Drop Precedence | Class 1 | Class 2 | Class 3 | Class 4 | ||||
---|---|---|---|---|---|---|---|---|
Value | Name | Value | Name | Value | Name | Value | Name | |
Lowest Drop Precedence | 001010(10) | AF11 | 010010(18) | AF21 | 011010(26) | AF31 | 100010(34) | AF41 |
Medium Drop Precedence | 001100(12) | AF12 | 010100(20) | AF22 | 011100(28) | AF32 | 100100(36) | AF42 |
Highest Drop Precedence | 001110(14) | AF13 | 010110(22) | AF23 | 011110(30) | AF33 | 100110(38) | AF43 |
For Expedited Forwarding there is only one value. It has a binary value of 101110, or 46 in decimal, and it is usually simply called EF. Note that this continues to follow the same pattern. The first three bits correspond to a decimal value of 5, which was the highest application IP Precedence value. You could think of the remaining three bits as specifying the highest drop precedence, but really this isn't meaningful because there is only one EF value. However, there is still significant room for defining additional EF types, if it becomes necessary in the future.
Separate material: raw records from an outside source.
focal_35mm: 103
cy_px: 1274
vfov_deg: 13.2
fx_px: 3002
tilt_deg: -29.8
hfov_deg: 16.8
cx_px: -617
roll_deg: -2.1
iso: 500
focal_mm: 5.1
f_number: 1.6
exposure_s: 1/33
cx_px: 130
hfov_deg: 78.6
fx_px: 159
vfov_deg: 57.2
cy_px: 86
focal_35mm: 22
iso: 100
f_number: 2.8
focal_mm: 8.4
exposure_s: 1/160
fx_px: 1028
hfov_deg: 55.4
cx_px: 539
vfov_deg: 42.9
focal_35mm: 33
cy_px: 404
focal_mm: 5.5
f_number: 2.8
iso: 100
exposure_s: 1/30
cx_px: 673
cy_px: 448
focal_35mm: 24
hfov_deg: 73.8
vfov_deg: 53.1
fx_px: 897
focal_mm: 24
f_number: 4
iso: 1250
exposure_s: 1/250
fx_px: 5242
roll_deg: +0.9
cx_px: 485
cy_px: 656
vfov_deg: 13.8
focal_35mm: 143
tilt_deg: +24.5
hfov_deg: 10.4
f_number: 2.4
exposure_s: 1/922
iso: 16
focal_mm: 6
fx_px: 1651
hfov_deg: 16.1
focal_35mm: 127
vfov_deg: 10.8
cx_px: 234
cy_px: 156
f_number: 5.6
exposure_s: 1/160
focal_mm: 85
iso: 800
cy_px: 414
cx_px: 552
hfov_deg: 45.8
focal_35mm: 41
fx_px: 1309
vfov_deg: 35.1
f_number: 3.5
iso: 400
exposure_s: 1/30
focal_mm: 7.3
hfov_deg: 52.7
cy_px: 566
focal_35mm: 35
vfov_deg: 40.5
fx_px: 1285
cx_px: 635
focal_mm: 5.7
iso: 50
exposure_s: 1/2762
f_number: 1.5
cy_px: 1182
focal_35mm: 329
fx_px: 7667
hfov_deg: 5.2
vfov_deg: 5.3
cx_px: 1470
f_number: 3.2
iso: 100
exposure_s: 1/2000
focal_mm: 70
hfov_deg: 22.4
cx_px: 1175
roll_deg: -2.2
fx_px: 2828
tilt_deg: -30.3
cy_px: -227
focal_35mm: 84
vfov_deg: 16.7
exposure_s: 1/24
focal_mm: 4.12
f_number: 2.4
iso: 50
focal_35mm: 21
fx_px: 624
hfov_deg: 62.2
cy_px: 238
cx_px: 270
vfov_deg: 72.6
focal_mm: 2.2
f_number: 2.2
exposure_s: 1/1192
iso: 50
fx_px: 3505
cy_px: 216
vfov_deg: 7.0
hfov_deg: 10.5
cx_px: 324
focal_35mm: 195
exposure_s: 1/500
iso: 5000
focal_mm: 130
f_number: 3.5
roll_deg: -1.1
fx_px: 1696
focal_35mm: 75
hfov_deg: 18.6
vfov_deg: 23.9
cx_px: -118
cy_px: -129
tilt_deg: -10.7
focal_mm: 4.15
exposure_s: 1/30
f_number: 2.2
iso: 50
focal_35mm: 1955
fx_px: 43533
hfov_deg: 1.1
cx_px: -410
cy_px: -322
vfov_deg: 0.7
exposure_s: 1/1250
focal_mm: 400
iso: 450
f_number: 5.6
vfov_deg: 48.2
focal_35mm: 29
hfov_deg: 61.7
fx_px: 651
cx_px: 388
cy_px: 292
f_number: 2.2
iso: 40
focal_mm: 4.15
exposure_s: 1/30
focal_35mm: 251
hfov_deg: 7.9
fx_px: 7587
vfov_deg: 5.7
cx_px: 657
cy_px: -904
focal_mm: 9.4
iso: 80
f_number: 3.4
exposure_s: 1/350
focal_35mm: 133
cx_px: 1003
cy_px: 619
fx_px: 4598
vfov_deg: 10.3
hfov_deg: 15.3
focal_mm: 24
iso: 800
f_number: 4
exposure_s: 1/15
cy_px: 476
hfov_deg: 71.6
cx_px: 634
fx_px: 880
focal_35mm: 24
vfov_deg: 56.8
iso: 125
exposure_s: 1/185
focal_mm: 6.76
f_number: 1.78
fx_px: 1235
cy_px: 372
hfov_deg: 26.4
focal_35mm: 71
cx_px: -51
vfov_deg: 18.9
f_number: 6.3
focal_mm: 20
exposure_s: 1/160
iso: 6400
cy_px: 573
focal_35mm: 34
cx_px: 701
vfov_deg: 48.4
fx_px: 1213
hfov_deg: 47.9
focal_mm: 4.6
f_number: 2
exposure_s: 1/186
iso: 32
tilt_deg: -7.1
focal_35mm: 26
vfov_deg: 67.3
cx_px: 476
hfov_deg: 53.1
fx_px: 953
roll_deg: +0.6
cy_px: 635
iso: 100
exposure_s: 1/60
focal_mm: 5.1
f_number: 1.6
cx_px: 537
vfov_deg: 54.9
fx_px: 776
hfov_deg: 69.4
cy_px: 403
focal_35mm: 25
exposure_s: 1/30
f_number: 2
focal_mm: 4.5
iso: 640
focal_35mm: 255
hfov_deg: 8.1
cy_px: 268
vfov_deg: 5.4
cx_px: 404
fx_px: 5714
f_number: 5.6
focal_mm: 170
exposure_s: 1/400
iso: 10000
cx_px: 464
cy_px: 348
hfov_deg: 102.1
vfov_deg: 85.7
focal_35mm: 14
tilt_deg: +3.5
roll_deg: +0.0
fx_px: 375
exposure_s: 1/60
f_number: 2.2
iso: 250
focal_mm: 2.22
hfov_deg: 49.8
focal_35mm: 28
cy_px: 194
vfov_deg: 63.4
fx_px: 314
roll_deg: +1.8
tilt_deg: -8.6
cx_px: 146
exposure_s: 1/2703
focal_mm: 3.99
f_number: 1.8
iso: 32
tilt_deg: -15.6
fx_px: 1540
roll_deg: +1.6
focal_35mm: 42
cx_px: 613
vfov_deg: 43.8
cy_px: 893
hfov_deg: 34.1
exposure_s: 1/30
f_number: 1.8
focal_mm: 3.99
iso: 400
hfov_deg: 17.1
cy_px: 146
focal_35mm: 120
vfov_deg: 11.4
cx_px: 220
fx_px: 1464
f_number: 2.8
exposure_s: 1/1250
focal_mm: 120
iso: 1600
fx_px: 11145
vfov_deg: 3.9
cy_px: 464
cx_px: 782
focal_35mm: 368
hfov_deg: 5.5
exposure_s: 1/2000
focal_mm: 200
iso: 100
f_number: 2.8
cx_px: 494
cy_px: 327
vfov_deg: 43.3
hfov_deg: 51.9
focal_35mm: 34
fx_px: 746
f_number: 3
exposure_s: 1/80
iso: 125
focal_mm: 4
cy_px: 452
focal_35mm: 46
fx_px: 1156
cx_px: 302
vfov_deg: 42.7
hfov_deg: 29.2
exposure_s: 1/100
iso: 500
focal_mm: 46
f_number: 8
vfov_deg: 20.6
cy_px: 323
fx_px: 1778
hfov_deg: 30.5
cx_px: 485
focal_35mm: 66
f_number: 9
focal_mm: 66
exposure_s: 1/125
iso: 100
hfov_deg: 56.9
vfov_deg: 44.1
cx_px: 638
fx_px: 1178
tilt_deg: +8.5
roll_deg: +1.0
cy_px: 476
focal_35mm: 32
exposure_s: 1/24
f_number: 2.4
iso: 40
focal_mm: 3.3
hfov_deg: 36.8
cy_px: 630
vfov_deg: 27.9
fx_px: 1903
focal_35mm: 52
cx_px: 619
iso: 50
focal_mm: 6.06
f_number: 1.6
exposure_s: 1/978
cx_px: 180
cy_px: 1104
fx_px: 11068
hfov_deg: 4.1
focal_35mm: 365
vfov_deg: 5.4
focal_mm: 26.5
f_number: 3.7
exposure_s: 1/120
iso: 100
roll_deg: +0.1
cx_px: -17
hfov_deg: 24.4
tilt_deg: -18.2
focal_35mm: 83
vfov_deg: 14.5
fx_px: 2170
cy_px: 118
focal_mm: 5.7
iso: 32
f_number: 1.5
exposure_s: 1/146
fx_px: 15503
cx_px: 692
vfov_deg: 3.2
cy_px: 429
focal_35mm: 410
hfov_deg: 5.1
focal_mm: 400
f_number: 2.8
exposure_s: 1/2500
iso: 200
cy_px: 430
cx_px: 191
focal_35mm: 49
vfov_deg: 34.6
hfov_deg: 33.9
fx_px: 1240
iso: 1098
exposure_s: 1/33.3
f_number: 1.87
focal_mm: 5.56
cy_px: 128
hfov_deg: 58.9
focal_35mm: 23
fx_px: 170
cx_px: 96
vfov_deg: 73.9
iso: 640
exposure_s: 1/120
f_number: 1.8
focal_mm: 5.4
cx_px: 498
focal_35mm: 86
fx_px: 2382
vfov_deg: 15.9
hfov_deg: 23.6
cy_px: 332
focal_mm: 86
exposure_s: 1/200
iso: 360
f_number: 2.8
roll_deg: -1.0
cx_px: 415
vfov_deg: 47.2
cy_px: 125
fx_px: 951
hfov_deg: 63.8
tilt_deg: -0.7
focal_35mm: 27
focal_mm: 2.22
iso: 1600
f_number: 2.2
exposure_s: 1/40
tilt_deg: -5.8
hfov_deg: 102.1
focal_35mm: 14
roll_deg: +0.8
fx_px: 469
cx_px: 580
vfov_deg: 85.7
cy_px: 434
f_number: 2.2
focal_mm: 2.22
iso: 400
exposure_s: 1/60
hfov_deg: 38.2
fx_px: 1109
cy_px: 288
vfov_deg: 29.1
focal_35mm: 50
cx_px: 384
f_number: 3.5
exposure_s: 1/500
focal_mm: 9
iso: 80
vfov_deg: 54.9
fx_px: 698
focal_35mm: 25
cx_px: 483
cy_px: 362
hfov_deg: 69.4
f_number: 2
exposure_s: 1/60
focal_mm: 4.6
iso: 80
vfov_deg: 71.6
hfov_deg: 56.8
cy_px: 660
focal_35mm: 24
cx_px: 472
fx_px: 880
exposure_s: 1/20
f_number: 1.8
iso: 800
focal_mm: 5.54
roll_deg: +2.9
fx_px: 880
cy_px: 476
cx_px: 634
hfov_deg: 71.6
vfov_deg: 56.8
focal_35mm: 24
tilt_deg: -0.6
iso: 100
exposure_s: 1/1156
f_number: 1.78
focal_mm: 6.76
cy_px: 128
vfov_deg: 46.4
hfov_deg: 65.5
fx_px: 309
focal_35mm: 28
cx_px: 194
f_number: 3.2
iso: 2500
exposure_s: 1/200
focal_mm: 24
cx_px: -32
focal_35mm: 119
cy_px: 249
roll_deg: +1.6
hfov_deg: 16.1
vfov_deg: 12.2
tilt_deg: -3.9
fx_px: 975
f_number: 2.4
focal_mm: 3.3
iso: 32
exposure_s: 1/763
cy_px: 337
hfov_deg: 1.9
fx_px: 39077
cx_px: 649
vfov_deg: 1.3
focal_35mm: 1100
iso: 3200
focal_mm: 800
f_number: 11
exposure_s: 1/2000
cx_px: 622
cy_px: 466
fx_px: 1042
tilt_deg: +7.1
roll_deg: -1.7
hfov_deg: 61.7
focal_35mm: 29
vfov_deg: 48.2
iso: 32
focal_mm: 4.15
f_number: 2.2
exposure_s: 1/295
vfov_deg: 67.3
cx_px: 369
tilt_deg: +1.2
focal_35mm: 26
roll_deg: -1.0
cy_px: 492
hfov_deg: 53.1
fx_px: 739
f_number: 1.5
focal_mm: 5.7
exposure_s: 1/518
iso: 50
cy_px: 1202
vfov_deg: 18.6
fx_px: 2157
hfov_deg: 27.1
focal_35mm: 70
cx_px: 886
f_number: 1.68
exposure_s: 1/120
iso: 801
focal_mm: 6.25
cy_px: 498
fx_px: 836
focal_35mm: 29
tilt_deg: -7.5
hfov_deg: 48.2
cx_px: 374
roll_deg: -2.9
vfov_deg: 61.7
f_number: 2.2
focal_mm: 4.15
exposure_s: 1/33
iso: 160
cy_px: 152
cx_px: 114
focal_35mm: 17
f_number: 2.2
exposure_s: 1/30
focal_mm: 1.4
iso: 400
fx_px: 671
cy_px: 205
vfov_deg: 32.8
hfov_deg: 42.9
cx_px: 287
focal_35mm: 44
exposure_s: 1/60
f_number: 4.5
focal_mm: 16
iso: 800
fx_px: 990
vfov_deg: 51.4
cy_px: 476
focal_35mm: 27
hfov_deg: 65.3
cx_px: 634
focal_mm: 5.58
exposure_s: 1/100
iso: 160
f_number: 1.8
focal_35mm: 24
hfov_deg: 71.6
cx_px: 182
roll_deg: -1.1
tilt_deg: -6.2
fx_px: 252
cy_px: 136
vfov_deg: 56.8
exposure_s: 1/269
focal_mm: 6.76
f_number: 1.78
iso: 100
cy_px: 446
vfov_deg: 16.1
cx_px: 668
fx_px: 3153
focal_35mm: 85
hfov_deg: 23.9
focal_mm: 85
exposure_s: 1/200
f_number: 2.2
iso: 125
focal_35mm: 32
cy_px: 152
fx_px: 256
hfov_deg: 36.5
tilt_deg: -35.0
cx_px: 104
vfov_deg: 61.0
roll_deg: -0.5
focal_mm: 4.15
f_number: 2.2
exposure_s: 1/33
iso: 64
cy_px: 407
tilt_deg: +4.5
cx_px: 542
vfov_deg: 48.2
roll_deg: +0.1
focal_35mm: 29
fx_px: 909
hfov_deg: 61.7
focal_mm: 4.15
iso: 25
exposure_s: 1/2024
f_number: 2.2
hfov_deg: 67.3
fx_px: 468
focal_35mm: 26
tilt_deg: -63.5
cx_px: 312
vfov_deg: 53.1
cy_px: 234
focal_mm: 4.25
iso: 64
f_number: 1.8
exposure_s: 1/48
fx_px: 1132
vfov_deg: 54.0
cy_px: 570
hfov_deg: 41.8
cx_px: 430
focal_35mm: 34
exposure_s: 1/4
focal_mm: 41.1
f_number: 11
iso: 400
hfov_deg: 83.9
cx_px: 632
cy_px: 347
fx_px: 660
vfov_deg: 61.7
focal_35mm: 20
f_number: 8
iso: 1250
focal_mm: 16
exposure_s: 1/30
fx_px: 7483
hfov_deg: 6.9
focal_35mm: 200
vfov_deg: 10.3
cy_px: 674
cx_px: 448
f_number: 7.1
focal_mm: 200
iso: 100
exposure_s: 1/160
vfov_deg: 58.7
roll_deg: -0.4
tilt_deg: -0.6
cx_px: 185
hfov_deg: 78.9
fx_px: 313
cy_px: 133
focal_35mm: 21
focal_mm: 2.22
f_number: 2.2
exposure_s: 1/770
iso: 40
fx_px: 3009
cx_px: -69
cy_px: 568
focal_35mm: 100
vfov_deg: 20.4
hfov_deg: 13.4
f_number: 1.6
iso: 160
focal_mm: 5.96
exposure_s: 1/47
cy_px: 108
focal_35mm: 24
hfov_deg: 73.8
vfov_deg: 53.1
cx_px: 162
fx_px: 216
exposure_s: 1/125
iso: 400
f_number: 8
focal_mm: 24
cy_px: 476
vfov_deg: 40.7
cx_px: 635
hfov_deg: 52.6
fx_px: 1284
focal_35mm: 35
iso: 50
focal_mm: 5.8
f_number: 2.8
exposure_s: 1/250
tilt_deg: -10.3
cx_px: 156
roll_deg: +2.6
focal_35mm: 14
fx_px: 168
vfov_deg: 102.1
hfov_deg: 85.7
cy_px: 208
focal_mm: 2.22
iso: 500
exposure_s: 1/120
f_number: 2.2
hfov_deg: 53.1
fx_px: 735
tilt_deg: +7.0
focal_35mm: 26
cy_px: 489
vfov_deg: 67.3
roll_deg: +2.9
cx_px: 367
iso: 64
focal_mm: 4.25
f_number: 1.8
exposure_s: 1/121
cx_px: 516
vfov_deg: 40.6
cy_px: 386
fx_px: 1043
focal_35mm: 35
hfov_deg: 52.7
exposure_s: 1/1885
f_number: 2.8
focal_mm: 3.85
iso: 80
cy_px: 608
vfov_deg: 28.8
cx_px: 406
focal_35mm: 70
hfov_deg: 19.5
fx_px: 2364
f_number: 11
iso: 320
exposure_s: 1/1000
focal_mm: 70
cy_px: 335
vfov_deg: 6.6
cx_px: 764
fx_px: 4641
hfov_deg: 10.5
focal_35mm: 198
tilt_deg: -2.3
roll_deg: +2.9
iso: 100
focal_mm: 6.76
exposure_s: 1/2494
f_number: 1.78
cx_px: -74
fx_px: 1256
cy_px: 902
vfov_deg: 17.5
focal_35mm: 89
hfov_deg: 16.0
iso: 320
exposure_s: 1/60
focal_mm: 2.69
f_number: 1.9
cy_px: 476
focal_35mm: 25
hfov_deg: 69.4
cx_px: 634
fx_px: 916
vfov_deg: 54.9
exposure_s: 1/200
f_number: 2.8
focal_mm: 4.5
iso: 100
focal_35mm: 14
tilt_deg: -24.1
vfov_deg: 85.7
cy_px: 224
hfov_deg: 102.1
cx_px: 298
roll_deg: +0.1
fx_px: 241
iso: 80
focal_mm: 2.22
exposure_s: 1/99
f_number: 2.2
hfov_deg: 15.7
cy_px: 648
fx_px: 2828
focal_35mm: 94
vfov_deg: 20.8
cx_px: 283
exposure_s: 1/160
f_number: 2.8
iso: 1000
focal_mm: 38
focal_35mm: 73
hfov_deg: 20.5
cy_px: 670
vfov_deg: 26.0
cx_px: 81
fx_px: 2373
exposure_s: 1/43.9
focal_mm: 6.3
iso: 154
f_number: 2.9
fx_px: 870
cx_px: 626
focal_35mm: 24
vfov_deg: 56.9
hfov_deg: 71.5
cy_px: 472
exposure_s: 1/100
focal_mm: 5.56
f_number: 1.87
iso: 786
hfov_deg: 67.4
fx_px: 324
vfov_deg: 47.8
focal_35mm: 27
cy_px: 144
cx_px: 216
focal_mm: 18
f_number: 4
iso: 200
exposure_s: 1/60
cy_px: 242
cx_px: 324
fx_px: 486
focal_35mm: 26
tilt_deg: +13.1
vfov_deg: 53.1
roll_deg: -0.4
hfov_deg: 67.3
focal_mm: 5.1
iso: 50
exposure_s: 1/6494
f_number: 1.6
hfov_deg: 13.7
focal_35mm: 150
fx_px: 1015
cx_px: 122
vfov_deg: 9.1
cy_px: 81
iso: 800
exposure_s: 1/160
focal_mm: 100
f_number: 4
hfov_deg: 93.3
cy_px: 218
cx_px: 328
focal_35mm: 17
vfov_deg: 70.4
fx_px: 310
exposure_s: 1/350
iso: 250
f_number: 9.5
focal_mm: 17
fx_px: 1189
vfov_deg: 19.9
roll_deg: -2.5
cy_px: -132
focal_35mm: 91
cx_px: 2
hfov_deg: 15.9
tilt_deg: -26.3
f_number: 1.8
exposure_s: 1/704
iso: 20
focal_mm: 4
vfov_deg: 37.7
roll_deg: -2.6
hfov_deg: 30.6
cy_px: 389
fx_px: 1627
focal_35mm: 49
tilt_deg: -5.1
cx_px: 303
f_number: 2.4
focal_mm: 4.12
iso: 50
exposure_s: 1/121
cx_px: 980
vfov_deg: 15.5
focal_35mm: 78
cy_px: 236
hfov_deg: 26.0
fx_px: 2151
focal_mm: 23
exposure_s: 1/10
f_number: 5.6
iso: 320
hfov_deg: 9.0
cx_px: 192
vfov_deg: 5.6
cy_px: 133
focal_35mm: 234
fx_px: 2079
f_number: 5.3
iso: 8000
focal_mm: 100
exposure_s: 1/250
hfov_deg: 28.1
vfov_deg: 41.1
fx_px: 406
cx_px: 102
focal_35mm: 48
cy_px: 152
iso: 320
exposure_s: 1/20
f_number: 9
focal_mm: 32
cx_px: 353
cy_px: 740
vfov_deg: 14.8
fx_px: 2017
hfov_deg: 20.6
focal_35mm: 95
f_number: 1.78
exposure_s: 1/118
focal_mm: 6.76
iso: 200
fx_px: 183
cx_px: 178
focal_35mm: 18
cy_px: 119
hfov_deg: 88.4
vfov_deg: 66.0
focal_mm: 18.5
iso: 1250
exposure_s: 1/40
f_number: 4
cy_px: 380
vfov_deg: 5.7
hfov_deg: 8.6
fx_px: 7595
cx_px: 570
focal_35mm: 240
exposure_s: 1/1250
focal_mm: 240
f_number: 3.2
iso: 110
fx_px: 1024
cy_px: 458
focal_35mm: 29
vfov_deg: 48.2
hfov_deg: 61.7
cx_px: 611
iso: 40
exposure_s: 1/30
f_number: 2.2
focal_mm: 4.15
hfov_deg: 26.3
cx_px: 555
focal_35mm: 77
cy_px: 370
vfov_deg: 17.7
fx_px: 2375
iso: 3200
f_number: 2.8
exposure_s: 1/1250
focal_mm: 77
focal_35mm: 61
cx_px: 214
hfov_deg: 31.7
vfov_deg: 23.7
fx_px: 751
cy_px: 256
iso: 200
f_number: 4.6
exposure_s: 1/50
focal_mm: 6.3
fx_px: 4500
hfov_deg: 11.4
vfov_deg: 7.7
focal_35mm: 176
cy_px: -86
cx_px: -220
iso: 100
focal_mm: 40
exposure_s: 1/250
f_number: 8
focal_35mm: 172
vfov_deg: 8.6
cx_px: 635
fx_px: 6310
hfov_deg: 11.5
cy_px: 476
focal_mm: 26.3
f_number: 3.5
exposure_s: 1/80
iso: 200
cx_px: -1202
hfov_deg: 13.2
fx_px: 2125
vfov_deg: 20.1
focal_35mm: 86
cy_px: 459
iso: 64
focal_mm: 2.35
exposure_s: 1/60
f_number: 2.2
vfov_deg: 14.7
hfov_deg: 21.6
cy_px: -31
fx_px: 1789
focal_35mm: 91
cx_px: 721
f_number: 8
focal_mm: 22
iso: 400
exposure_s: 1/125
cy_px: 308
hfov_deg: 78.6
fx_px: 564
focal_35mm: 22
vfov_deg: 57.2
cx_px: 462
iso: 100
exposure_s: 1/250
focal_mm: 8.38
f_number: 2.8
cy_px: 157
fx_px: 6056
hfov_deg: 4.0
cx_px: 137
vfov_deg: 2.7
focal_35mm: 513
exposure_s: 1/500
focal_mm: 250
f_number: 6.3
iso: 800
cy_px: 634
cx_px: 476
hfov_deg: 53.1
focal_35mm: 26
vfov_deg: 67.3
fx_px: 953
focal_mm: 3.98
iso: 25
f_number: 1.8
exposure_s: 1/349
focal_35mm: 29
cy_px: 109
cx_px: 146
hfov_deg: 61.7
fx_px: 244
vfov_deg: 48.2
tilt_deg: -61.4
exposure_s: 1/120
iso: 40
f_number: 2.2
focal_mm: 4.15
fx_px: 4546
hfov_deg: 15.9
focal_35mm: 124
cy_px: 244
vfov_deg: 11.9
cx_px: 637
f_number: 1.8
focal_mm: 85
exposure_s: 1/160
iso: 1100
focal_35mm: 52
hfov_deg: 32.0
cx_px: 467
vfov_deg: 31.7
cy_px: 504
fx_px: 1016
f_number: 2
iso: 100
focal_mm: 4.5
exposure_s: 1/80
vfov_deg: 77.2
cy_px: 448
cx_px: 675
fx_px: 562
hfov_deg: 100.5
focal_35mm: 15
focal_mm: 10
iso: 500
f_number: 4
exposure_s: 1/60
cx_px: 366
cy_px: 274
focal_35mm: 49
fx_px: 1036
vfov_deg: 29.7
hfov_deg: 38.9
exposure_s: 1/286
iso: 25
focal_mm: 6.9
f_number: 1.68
The remaining two unused bits in the TOS byte have been the subject of some very interesting discussions lately. RFC 3168 suggests that they might be used for congestion notifications, similar to the Frame Relay Forward Explicit Congestion Notification (FECN) and Backward Explicit Congestion Notification (BECN) flags. This would seem to be a natural place to make this designation, since there is no congestion notification field anywhere else in the IPv4 or IPv6 headers. If packets carried this sort of information, routers could use adaptive processes to optimize forwarding behavior. If a link started to become congested, all upstream routers would automatically sense the problem and start to back off the rate that they are sending traffic before any application suffered from queue drops. This would be similar to the adaptive Frame Relay traffic shaping system that we discussed in Recipe 11.11. We look forward to seeing Cisco implement this feature in the future.